Bob
Clark’s 1974 horror movie was the original “the calls are coming from inside
the house” shocker, predating When a
Stranger Calls by about five years. It was also the first really notable
Christmas horror movie, but certainly not the best. Nevertheless, it has
already been remade once. Blumhouse takes another stab at the yuletide slasher
with Sophia Takal’s Black Christmas,
which opens today nationwide.
Apparently,
at Hawthorne College, classes stay in session until sometime around December 23rd.
Christmas trees and lights are everywhere, but students are just starting to
leave for the semester break. Riley Stone will not be one of them. She always
remains on campus with a small group of self-proclaimed “orphans.” Tragically,
one of her coed classmates won’t be going home either, because a cloaked figure
hacked her to death during an early kill-scene, after sending her a series of
hostile texts. She won’t be the last.
We
soon learn Stone and three of her closest sorority sisters have also received
similar texts. As word spreads of other female colleagues who are missing and
unaccounted for, Stone starts to suspect something horrific is afoot. The elitist
fraternity she and her sisters just called out for date rape crimes are the
logical suspects, along with their faculty advisor, Prof. Gelson (you’d think
the smug defender of Western patriarchal meritocracy would have a doctorate,
but evidently not). It turns out, Stone has filed a complaint against him, just
to make it crystal clear Gelson is a bad guy.
This
take on Black Christmas has to be the
most clumsily didactic Christmas movie ever. Takal and co-screenwriter April
Wolfe are not satisfied with making their points. They are compelled to beat
them into the ground and salt the earth around them. Seriously, this film makes
Knives and Skin look like a peace
offering to the “patriarchy,” whatever that might be. Yet, most of their
attempts to score sexual-political points will fail to land for a very
fundamental reason. The stilted dialogue they put into the nasty frat brothers’
mouths sounds like things they want people to believe un-woke dudes would say, but
the complete absence of authenticity or credibility is crushingly awkward. Kicking
over a transparent straw horse like the evil Delta house will not impress
anyone and it will only entertain especially militant social justice warriors.
It
is a shame because Takal stages some reasonably intense scenes of slasher
horror. Frankly, viewers will almost start roll with it when watching the
psychotic Emperor Palpatine cos-player stalking the sisters throughout their
weirdly elegant-looking sorority house. In a radical departure from previous Black Christmases, Takal & Wolfe add
a wacky supernatural element. It is debatable whether this is a mistake or not,
but it definitely kicks the film into the sphere of unintentional over-the-top
comedy, ending the affair on quite a distinctive note.
Frankly,
Imogen Poots looks largely disinterested as Stone. That might be
understandable, but it is still rather problematic, since she is the lead and
her character has the most sharply drawn victim-to-empowerment development arc.

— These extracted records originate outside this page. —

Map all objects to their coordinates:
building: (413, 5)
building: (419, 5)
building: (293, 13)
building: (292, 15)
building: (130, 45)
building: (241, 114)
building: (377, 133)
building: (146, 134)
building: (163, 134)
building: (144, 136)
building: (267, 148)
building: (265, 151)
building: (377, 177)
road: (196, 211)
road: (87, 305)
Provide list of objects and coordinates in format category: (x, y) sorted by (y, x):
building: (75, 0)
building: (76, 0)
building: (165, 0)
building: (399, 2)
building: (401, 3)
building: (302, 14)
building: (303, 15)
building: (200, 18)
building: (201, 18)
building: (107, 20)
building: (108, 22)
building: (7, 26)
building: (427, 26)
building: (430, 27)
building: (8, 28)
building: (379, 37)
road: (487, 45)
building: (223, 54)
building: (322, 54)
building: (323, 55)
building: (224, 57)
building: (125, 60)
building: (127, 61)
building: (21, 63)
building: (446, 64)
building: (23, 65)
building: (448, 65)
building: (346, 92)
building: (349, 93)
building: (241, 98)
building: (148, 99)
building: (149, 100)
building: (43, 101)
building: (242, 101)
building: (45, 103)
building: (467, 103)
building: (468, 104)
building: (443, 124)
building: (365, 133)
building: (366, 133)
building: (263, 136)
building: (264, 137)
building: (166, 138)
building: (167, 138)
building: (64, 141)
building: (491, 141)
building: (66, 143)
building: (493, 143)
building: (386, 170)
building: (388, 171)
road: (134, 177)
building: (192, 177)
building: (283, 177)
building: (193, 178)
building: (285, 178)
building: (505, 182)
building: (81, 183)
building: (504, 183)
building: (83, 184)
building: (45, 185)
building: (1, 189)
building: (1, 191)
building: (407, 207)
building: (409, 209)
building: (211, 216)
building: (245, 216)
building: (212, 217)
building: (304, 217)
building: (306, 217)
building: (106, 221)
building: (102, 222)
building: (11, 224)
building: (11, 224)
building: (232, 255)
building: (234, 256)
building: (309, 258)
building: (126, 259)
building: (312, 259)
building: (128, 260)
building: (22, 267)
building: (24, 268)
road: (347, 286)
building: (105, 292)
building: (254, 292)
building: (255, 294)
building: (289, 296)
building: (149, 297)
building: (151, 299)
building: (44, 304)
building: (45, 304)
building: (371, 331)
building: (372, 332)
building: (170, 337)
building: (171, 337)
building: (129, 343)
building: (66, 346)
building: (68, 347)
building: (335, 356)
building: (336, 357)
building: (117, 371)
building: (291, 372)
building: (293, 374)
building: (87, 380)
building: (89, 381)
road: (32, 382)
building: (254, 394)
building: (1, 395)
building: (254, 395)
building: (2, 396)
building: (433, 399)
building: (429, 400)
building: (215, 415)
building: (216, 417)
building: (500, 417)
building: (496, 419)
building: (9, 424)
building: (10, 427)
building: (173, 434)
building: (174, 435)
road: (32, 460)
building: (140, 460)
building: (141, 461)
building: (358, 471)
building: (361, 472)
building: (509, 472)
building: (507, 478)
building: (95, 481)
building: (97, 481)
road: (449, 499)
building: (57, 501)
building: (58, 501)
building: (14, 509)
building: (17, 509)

Besides Cary Elwes hamming it up as Prof. Gelson, most of the characters are
nearly indistinguishable from each other. Only Aleyse Shannon (so memorable in
the “Tutorial” episode of Two Sentence
Horror Stories) really makes any kind of impression as Kris, the impulsive
activist sister.
There
is real violence happening on colleges today, but it is nothing like what is
depicted here. Someone could make a genuinely “edgy” horror movie following the
violence of woke campus activists, who disrupt speakers they disagree with and
harass fellow students with opposing points view, as their aggression finally
descends into full blown killing sprees. Of course, Takal and Blumhouse did not
do that, which is why anyone in touch with the state of higher education today
will consider this film a complete disconnect from reality (check out No Safe Spaces for some truly
frightening anecdotes). More importantly for most viewers, it just isn’t that
good.
It
is not even very Christmassy, beyond the trees and trimmings. If you are in the
mood for a Christmas horror movie, watch Better Watch Out, or Secret Santa, or Anna and the Apocalypse, or Slay Belles, or Into the Dark: Pooka!, and skip the new Black Christmas. Not recommended, the Blumhouse remake opens widely
today (12/13) in theaters, including the AMC Empire in New York.